Obama set up a contrast between Romney, whom he cast as an extremist pushing staunchly conservative policies, and himself, by saying he would work across party lines. It was a seeming play for the independent voters who decide close elections and tell pollsters they want to see the often-gridlocked politicians in Washington solve the nation’s problems.
“I can’t speak to Gov. Romney’s motivations,” Obama said. “What I can say is that he has signed up for positions, extreme positions, that are very consistent with positions that a number of House Republicans have taken. And whether he actually believes in those or not, I have no doubt that he would carry forward some of the things that he’s talked about. [Romney] has offered himself as a business-minded alternative to Obama and has seized on voter concerns about joblessness and the direction of the nation.
In explaining his accusation of “extreme” positions, the president cited Romney’s call for across-the-board tax cuts that Obama said would mostly help the rich at the expense of everyone else and cost the nation $5 trillion. And Obama alluded to the provocative issue of abortion, suddenly thrust to the fore this week when Republican Missouri Senate candidate Todd Akin said the female body has a way to “shut that whole thing down” when a woman is the victim of “legitimate rape.” Obama predicted that a President Romney would not “stand in the way” if Congress gave him a bill that stripped away women’s control over their reproductive health.Romney is on record, however, as not opposing abortion in cases of rape and incest or if it will save the mother’s life.
Yet it is the economy that has driven this election and has dominated Obama’s message of a middle-class revival. ”We aren’t where we need to be. Everybody agrees with that,” said Obama, who inherited an economy in free fall and now bears responsibility for a recovery that remains weak. “But Gov. Romney’s policies would make things worse for middle-class families and offer no prospect for long-term opportunity for those striving to get into the middle class,” the president said.

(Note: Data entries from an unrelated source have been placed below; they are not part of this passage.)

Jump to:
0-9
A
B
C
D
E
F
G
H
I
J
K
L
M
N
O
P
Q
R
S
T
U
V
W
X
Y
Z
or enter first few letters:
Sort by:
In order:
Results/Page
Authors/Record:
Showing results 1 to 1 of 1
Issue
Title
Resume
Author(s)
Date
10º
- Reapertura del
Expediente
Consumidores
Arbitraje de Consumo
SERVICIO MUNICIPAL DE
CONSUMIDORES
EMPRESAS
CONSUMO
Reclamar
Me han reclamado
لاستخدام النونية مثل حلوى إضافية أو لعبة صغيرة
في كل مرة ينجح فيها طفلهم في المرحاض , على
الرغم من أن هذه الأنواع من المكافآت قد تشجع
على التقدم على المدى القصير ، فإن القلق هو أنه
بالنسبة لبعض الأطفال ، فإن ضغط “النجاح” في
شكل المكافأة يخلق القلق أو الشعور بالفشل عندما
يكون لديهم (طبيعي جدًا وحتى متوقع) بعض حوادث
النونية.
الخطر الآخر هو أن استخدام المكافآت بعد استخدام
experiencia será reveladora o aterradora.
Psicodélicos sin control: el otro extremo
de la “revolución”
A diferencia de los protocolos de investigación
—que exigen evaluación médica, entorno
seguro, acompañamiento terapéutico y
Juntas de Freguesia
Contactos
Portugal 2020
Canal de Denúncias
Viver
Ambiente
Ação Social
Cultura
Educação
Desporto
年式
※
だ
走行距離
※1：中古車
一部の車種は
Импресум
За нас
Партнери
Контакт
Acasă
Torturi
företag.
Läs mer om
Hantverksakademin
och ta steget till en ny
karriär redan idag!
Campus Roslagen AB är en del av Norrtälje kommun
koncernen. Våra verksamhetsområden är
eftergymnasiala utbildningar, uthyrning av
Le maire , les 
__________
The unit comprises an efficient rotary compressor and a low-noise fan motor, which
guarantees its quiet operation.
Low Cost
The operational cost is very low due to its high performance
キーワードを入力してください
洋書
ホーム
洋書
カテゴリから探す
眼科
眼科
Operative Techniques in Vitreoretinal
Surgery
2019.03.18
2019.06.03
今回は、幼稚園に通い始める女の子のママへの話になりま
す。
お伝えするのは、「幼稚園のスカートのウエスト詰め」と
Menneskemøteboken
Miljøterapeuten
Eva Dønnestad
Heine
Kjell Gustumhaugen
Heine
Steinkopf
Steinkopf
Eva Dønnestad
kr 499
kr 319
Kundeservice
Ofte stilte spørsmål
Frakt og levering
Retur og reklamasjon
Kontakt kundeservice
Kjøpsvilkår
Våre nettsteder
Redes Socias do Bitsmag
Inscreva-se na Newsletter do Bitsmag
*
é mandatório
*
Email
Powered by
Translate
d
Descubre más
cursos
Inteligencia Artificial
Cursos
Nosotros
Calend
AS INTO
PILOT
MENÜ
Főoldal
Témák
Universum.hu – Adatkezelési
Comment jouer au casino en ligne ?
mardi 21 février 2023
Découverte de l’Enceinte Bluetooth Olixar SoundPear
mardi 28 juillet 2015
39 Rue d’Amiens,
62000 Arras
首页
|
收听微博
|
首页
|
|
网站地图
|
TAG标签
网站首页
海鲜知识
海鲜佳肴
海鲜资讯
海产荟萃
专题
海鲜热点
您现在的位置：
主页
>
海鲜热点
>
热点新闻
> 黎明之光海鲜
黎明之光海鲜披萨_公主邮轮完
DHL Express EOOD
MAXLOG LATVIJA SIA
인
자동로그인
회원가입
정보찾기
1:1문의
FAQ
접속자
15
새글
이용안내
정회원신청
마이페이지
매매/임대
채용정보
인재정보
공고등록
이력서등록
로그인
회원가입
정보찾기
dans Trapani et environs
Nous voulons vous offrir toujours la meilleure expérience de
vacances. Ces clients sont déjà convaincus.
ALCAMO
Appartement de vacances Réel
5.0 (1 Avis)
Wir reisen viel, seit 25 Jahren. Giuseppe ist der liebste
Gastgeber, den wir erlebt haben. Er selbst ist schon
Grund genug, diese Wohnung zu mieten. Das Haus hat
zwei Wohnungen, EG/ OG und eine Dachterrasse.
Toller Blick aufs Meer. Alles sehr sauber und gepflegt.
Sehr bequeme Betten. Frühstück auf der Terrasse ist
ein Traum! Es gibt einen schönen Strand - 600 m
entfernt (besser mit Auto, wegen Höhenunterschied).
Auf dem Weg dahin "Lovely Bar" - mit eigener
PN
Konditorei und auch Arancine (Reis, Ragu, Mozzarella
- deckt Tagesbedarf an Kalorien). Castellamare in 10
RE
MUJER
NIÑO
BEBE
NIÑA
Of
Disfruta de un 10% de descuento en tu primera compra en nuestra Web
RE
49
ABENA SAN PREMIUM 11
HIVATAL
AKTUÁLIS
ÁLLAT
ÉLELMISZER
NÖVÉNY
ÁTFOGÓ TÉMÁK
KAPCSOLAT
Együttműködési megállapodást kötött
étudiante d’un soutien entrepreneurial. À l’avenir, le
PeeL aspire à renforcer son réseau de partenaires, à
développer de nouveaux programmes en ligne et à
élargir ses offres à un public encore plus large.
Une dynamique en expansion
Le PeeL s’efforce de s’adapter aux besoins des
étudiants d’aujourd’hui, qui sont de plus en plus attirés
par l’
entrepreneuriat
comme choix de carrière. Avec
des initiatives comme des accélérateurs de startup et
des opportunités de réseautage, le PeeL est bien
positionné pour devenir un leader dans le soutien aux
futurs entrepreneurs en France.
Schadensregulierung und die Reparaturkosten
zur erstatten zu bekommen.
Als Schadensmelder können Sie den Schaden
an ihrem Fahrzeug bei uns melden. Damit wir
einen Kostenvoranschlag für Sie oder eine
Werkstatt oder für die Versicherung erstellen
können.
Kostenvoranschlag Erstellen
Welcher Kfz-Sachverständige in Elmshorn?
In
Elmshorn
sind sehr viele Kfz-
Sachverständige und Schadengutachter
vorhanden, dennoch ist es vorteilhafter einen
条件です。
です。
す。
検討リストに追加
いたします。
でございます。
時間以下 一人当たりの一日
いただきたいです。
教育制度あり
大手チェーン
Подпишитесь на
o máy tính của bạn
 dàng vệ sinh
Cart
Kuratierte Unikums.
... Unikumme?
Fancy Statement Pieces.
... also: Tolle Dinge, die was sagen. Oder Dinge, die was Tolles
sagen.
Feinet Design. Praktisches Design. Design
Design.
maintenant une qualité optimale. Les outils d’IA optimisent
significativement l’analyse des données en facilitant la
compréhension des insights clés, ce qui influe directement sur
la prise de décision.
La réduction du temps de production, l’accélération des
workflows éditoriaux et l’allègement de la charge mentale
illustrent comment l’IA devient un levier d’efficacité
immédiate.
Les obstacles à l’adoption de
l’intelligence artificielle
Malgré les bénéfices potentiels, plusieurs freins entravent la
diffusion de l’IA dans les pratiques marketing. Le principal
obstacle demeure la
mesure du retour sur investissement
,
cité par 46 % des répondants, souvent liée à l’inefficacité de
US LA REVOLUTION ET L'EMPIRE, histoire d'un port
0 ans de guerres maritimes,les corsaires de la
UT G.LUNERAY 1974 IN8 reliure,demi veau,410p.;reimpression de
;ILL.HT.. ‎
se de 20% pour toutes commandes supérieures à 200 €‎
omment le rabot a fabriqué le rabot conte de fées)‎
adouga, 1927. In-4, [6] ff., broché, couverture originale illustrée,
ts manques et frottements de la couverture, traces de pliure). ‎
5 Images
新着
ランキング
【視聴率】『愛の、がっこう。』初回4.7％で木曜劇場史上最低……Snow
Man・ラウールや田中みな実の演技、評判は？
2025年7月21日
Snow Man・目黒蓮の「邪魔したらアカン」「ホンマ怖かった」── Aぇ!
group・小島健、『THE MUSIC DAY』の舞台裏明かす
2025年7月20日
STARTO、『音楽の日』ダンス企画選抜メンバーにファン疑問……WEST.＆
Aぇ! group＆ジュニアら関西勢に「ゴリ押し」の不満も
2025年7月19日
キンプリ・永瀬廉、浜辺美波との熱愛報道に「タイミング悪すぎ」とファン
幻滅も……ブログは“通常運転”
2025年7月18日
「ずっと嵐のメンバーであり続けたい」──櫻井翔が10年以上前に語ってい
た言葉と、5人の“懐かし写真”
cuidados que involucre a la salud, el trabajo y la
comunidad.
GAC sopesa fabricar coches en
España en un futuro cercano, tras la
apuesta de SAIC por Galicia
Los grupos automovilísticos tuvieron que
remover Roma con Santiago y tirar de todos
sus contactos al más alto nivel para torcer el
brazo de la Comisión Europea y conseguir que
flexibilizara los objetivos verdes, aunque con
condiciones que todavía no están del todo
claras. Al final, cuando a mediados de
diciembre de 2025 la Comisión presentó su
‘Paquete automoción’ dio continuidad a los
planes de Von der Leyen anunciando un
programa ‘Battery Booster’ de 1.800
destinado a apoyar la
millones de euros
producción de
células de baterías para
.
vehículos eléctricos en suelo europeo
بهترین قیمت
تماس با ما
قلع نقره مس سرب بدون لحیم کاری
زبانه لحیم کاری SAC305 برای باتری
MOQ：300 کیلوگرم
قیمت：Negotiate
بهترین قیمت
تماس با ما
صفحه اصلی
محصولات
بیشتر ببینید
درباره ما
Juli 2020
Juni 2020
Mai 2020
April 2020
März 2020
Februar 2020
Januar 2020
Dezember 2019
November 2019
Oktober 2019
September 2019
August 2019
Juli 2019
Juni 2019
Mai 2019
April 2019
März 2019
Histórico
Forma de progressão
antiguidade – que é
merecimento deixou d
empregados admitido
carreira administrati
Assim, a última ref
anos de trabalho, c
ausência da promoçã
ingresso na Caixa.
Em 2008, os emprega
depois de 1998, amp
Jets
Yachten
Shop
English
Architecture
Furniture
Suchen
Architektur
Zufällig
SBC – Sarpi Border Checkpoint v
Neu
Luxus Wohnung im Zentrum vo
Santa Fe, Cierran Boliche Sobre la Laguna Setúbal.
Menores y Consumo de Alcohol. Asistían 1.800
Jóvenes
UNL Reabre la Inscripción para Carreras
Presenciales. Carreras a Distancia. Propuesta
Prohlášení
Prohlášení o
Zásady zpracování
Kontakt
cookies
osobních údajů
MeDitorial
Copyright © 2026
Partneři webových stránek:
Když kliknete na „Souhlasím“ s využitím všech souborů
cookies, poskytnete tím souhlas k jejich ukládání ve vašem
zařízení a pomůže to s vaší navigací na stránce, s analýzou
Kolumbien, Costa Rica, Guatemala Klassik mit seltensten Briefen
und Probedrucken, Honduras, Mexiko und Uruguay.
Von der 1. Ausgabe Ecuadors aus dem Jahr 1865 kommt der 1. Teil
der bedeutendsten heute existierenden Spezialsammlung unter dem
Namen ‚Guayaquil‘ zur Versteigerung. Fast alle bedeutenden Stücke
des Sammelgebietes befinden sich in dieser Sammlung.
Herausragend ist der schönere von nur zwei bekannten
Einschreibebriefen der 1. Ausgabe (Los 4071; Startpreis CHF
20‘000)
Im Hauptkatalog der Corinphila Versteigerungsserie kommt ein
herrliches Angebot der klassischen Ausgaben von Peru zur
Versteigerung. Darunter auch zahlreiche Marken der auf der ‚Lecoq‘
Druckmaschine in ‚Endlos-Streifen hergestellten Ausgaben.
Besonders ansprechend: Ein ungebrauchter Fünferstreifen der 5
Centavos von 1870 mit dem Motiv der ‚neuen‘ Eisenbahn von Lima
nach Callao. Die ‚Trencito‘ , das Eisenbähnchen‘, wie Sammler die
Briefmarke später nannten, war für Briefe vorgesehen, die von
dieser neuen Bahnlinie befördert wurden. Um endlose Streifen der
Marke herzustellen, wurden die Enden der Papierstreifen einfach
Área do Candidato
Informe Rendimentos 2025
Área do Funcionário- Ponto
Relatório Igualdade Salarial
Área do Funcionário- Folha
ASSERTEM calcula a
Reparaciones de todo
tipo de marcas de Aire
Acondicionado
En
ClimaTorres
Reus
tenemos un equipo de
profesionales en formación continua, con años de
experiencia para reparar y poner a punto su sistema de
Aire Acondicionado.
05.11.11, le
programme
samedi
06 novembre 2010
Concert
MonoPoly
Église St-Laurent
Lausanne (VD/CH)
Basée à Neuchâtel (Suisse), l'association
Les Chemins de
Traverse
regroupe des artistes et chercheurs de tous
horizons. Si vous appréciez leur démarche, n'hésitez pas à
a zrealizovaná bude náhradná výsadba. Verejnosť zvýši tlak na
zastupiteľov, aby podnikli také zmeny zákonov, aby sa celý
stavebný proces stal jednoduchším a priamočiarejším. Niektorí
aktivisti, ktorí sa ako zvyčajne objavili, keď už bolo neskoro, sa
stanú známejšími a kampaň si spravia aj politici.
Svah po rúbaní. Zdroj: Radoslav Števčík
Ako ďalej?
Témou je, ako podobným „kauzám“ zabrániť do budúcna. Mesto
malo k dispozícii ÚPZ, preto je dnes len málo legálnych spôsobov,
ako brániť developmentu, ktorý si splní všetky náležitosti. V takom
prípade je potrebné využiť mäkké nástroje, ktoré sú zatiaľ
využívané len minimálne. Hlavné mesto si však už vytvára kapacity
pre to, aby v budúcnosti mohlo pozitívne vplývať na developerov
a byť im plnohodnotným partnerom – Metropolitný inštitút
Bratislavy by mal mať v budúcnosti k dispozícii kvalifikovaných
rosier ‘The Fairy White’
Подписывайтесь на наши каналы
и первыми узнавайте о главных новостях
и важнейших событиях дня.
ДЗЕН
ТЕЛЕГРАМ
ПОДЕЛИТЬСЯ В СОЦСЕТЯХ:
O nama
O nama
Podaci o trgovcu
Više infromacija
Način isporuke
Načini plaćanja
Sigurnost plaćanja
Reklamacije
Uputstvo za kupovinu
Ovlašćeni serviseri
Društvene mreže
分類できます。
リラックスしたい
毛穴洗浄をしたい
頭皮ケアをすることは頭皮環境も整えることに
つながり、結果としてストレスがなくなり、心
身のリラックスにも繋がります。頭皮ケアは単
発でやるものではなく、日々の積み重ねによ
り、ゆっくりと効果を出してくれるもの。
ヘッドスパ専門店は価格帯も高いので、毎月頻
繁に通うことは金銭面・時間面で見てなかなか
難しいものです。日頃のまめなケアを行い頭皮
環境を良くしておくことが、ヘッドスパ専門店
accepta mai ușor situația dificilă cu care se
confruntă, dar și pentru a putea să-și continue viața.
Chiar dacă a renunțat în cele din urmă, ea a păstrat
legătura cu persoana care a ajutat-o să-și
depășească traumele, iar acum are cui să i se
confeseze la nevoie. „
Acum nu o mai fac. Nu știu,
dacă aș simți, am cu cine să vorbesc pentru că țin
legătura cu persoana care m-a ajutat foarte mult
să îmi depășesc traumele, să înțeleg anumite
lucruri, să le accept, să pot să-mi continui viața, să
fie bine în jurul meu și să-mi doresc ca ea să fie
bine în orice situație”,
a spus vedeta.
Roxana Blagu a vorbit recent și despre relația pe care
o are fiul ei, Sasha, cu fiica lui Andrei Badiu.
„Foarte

Obama said he is the candidate whose policies have historically helped the middle class on issues that people care about and that shape the economy – education, manufacturing, science and research, Medicare, debt reduction, tax rates, health care, consumer protection, college aid, energy. Williams, the Romney spokesman, responded that Obama has piled up national debt and presided over high unemployment. “Too many middle-class families are going to sleep each night worried,” he said. “This may be the best President Obama can do, but it’s not the best America can do.”
[T]wo changes – the facts that “the American people will have voted,” and that Republicans will no longer need to be focused on beating [Obama] – could lead to better conditions for deal-making.